The advanced-packaging gold rush feels like a 2023-onward phenomenon, but the IP that underwrites it has a longer paper trail — and reading the old grants against the new ones is how you see who positioned early. The clearest example in the record is an interposer patent that predates the hype by half a decade.
Micron Technology, Inc.'s US9748184B2, "Wafer level package with TSV-less interposer" (issued 2017-08-29; CPC H01L 23/585, 23/498, 25/0655), claimed something prescient: a 2.5D-style package that routes between dies without through-silicon vias (TSVs). TSVs — vertical holes etched and filled through a silicon interposer — are expensive and yield-limiting, and a credible TSV-less route was a real cost lever. In 2017, that was a quiet structural patent. By 2026, with interposer and fan-out capacity the gating constraint of the AI buildout, the same idea is squarely on the commercial critical path.
Set the 2017 grant against the current frontier.

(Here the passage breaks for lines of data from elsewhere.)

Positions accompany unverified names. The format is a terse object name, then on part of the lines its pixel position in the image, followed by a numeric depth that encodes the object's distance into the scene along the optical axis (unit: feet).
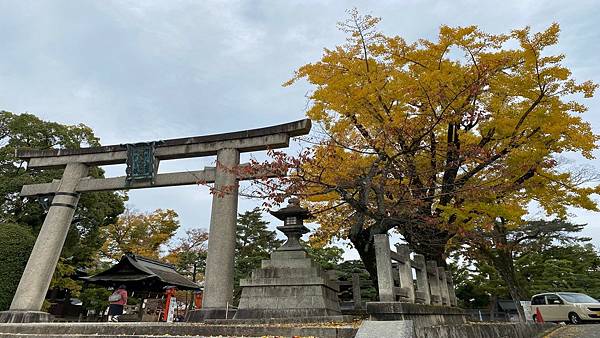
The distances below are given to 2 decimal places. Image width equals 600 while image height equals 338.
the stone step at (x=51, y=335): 18.45
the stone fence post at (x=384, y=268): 18.69
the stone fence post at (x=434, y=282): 27.61
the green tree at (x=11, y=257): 39.68
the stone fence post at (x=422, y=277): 24.88
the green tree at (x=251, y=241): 80.89
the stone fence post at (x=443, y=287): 30.04
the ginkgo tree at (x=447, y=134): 26.48
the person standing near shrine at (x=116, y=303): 43.27
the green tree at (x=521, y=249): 63.77
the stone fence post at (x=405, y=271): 21.26
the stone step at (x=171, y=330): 16.67
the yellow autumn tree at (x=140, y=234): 85.51
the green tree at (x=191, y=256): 95.72
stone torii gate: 33.86
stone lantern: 29.32
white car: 44.68
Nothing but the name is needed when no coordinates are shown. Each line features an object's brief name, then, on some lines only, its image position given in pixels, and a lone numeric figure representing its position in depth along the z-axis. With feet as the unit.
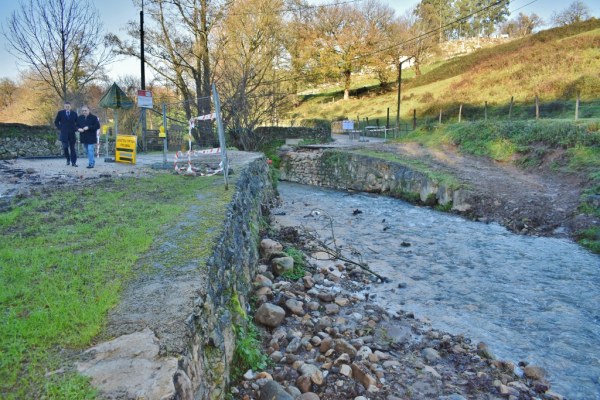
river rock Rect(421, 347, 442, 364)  15.08
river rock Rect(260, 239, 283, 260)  24.07
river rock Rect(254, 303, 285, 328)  15.85
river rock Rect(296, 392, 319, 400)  11.50
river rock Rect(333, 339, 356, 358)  14.32
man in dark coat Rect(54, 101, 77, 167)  38.04
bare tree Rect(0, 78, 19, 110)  110.73
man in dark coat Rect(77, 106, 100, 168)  37.67
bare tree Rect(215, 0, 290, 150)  73.81
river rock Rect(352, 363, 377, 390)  12.66
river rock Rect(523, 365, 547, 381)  14.49
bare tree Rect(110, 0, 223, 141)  78.12
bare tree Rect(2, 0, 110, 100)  65.72
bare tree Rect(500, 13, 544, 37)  207.62
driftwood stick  24.32
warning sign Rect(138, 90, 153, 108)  39.15
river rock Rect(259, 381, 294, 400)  10.83
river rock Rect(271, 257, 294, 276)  21.76
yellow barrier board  41.96
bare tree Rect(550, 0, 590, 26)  162.78
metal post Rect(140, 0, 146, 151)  69.14
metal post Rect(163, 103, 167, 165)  35.90
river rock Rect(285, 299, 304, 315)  17.25
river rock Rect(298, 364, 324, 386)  12.49
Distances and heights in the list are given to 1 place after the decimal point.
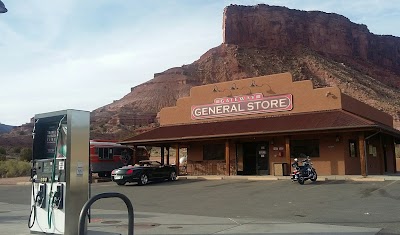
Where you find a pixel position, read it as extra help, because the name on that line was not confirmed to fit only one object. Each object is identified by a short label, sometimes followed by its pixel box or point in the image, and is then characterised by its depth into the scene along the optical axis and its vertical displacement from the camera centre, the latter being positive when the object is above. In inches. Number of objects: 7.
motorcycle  810.2 -32.6
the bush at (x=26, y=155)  2143.9 +27.0
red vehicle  1184.8 +8.3
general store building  956.0 +59.7
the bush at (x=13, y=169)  1535.4 -30.1
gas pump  314.2 -12.8
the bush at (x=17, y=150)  2690.0 +66.2
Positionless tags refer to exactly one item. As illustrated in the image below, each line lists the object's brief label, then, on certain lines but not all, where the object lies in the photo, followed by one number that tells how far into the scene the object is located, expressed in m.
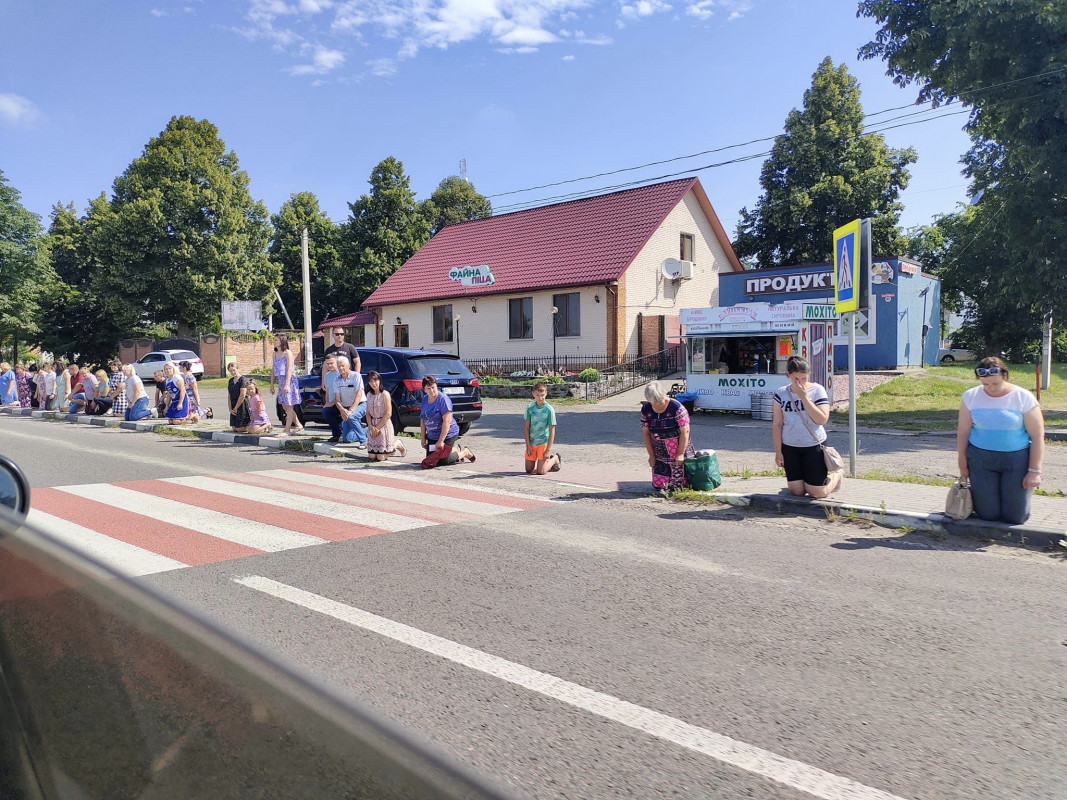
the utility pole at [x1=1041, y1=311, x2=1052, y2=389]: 18.99
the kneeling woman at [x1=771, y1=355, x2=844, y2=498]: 7.83
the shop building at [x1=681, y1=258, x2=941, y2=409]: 18.28
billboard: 42.50
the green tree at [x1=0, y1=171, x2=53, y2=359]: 39.91
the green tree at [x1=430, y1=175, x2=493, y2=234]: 55.69
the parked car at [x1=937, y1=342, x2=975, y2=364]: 47.78
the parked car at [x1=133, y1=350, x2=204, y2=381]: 37.78
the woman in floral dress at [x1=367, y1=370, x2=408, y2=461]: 11.86
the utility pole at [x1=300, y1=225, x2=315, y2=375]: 21.72
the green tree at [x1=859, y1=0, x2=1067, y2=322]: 15.98
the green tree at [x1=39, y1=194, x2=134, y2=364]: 46.06
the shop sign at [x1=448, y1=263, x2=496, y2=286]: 33.50
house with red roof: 29.94
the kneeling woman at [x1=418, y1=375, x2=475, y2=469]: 11.33
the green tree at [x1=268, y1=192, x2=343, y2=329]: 50.69
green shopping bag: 8.88
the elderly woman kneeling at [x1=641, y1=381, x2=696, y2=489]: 8.90
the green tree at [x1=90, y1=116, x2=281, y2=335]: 41.41
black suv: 14.71
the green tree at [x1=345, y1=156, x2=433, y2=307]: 48.03
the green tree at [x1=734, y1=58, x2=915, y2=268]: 37.50
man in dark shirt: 14.11
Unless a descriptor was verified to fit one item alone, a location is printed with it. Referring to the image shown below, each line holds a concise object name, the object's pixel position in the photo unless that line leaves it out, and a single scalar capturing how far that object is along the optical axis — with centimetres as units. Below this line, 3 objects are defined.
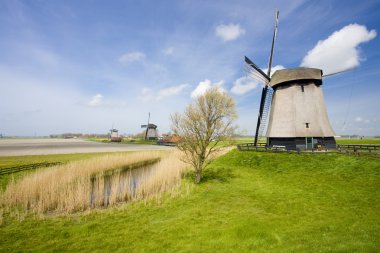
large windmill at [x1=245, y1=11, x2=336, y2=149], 2100
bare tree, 1614
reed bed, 1166
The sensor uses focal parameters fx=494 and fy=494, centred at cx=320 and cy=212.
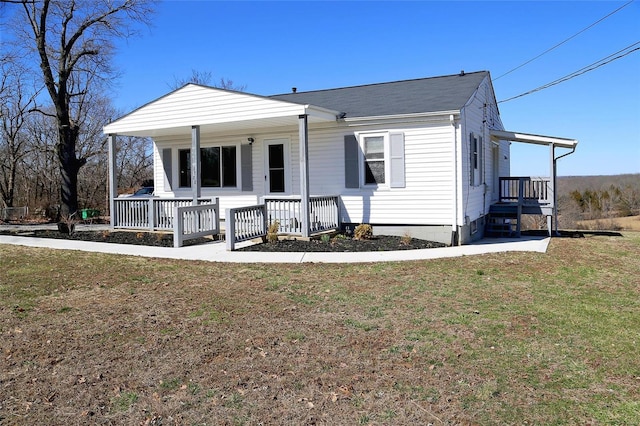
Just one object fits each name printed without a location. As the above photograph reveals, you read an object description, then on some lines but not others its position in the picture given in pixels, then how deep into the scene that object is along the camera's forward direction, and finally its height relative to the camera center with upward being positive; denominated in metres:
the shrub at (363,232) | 11.99 -0.95
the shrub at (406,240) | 11.48 -1.12
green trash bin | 19.12 -0.63
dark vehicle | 20.75 +0.24
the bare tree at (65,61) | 15.27 +4.34
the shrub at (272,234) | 11.51 -0.92
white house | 11.89 +1.03
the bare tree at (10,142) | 25.55 +3.09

Taiwan Semiconductor Manufacturing Company, Ltd.'s US12648153B2, "Semiconductor device packages and methods of formation" (issued 2026-06-02), sits in the same lineage of substrate-free / fan-out integration (H10B 80/00, H10W packaging classes). The conceptual through-line — get the routing density of an interposer without paying the full TSV-interposer cost — connects the 2017 claim to the 2026 product. The market caught up to the idea; the question for an IP team is who holds the claims along that path.
This is the "from claim to market" pattern in its purest form. A structural claim filed years ahead of demand is dormant capital. When the market arrives, it converts into one of three things: a licensing position, a cross-license bargaining chip, or — if the holder commercializes — a freedom-to-operate advantage over latecomers. The careful read here is that I am describing the technical and temporal relationship between these grants, not asserting that any specific product infringes any specific claim; that determination requires claim-by-claim mapping against a real package.
The commercialization caveat is load-bearing. A 2017 patent's term is finite — US utility patents run twenty years from filing — so an early position is also a depleting one. Part of reading the packaging race is noticing which foundational interposer and fan-out claims are aging out of force versus which 2024–2026 grants are extending the wall forward. Micron's 2017 grant is leverage now; it will not be leverage indefinitely, which is itself a strategic fact for anyone negotiating around it.
The lesson for IP risk and commercialization: when a technology suddenly becomes the bottleneck, the decisive patents were usually filed before anyone called it a bottleneck. The TSV-less interposer line — from Micron's 2017 grant to TSMC's 2026 packages — is a case study in early positioning paying off, and a reminder to read a thicket's foundation, not just its frontier.